The standard deviation is an important parameter because it reflects the variability in the behaviour of the data considered. Indeed, assuming that the behaviour of individuals in buildings is homogeneous, it is necessary to set a small standard deviation. On the contrary, if heterogeneity is the hypothesis, the standard deviation will be greater.

In this study, we make the assumption that both the amplitude factor and the time shift factor follow Gaussian distributions. For the amplitude factor, the aim is to apply a multiplication factor to the consumption intensity.

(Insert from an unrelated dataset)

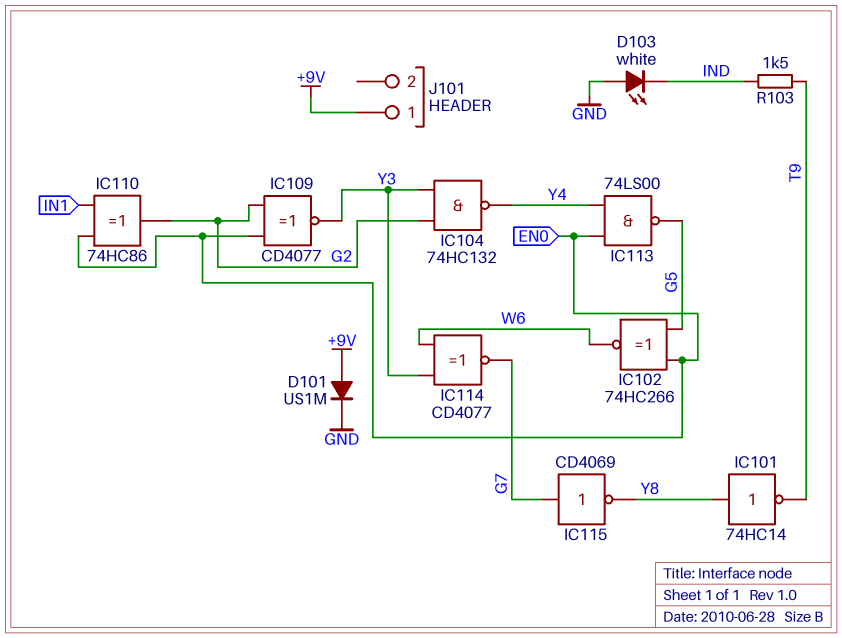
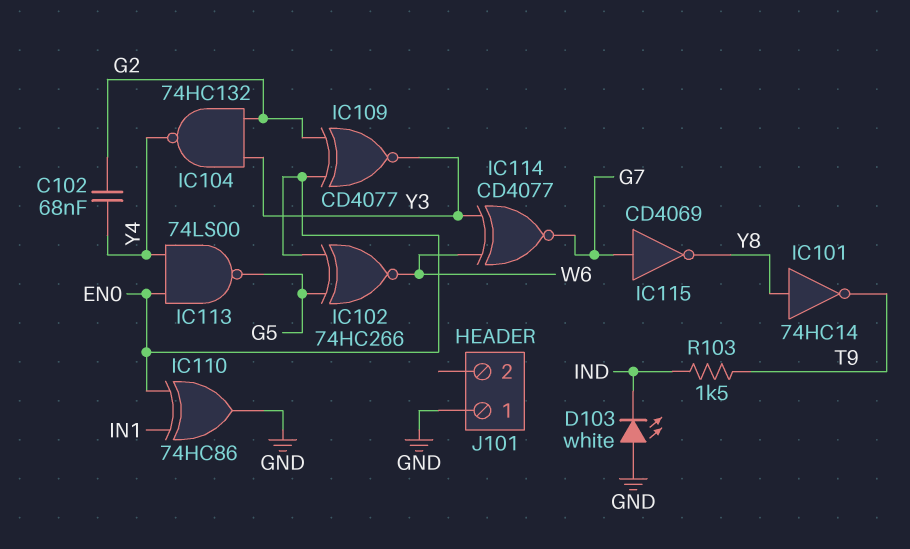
C102: none -> 68nF (G2, Y4)
D101: diode US1M (A +9V, K GND) -> none
IC110: XOR 74HC86 (in EN0, in IN1, out G2) -> XOR 74HC86 (in EN0, in IN1, out GND)
J101 pin 1: +9V -> GND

This distribution is centered around \(1\), ensuring that the average behavior is not affected by this factor. We fix the standard deviation at \(0.1\), as we assume a low variability in the consumption intensity. Regarding the time shift factor, we assume a standard normal distribution, meaning that the mean is \(0\) and the standard deviation is \(1\). The purpose of centering the distribution around \(0\) is to model all hours with the same Gaussian. By setting the standard deviation to \(1\), we ensure that there are approximately \(68\%\) values between \(-1\) and \(1\). The underlying assumption behind this choice is that the behaviors are relatively heterogeneous.